Although the number of Fortune 500 companies with over 40% diversity on boards has reached 200, which is almost four times higher than the 2010 figure – it reached a height of 38.3% in 2020 – the average growth in diverse boards has been less than 0.5% since 2004.
Therefore, the report is suggesting that board representation will not reach the aspirational 40% until 2074 across all Fortune 500 companies.
Although 29 Fortune 500 companies demonstrated 60% or greater female and minority representation on their boards, six Fortune 500 companies still have an entirely white male board.
In addition, the diversity success in the past four years since ADP and Deloitte’s 5th report in 2016 is not shared equally. It is mainly concentrated in Fortune 100 companies and among white women.
White women have seen a 20.6% increase in board seats numbers since 2018 – they gained 209 seats in 2020 – compared to 29 seats for Black women, 13 and 14 seats for Latino men and Latina women respectively, and 33 and 28 seats for Asian or Pacific Islander men and women respectively.
Minority men, in particular, saw no substantial increase in the rate of their representation with Black men actually seeing a decrease of five board seats in 2020, compared to 2016 levels.
Further to this, women and ethnic minorities often serve on more than one board – ADP and Deloitte’s research found that 36% of diverse board seats are occupied by those who serve on multiple boards. This is because Fortune 500 companies usually pull from existing minority board members rather than bringing in new directors. There is an urgent need to share out the board member opportunities more widely.

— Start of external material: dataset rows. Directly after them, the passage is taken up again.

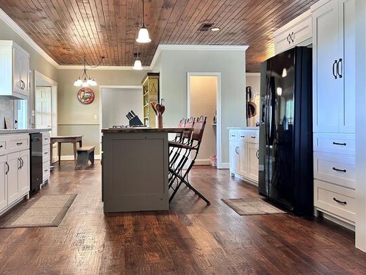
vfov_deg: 45.4
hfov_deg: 58.0
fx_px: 328
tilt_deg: -1.1
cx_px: 151
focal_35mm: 31
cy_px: 128
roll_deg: +0.5
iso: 160
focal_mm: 5.7
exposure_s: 1/60
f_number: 1.5
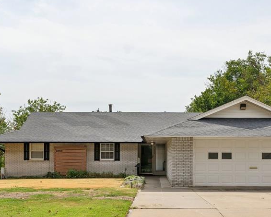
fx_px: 409
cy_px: 159
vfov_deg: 29.3
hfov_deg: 36.6
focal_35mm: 51
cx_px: 149
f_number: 8
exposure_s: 1/800
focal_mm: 30
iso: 200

ADP chair Linda Akutagawa said: “While we applaud the progress that businesses have made in increasing board diversity, we need to ensure representation is holistic and inclusive for all – not just for one segment of an underrepresented population.
“Despite heightened focus on board diversity the past year, not a single Fortune 500 boardroom is representative of the population of the US.”

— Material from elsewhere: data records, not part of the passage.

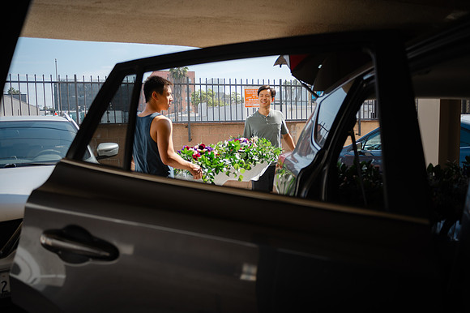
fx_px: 365
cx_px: 235
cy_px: 156
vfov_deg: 46.4
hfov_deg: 65.5
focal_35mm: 28
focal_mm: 28
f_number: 2.8
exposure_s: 1/1250
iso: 100
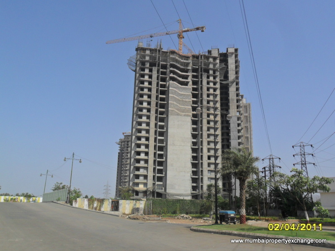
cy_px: 126
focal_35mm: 32
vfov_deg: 44.2
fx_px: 310
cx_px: 168
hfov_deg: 56.8
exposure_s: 1/250
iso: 100
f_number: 9.4
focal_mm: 5.7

Deloitte risk and financial advisory chief talent office and Center for Board Effectiveness national managing partner Carey Owen added: “The ‘Missing Pieces’ report shows that while considerable progress has been made, and that companies are moving in the right direction in terms of equal representation on boards, there is still work to be done.
However, ADP and Deloitte’s report is optimistic that the world is on a cusp of accelerated progress in terms of diversity, equity and inclusion at board level, particularly given the workplace disruption that we are all experiencing at the moment.
However, to achieve this ADP notes “it is time for boards to be cognizant of and not to rely on the potential unconscious bias that could be a default to “who do we know” when presented with a board opening. This opportunity can shape the future of business and the board.”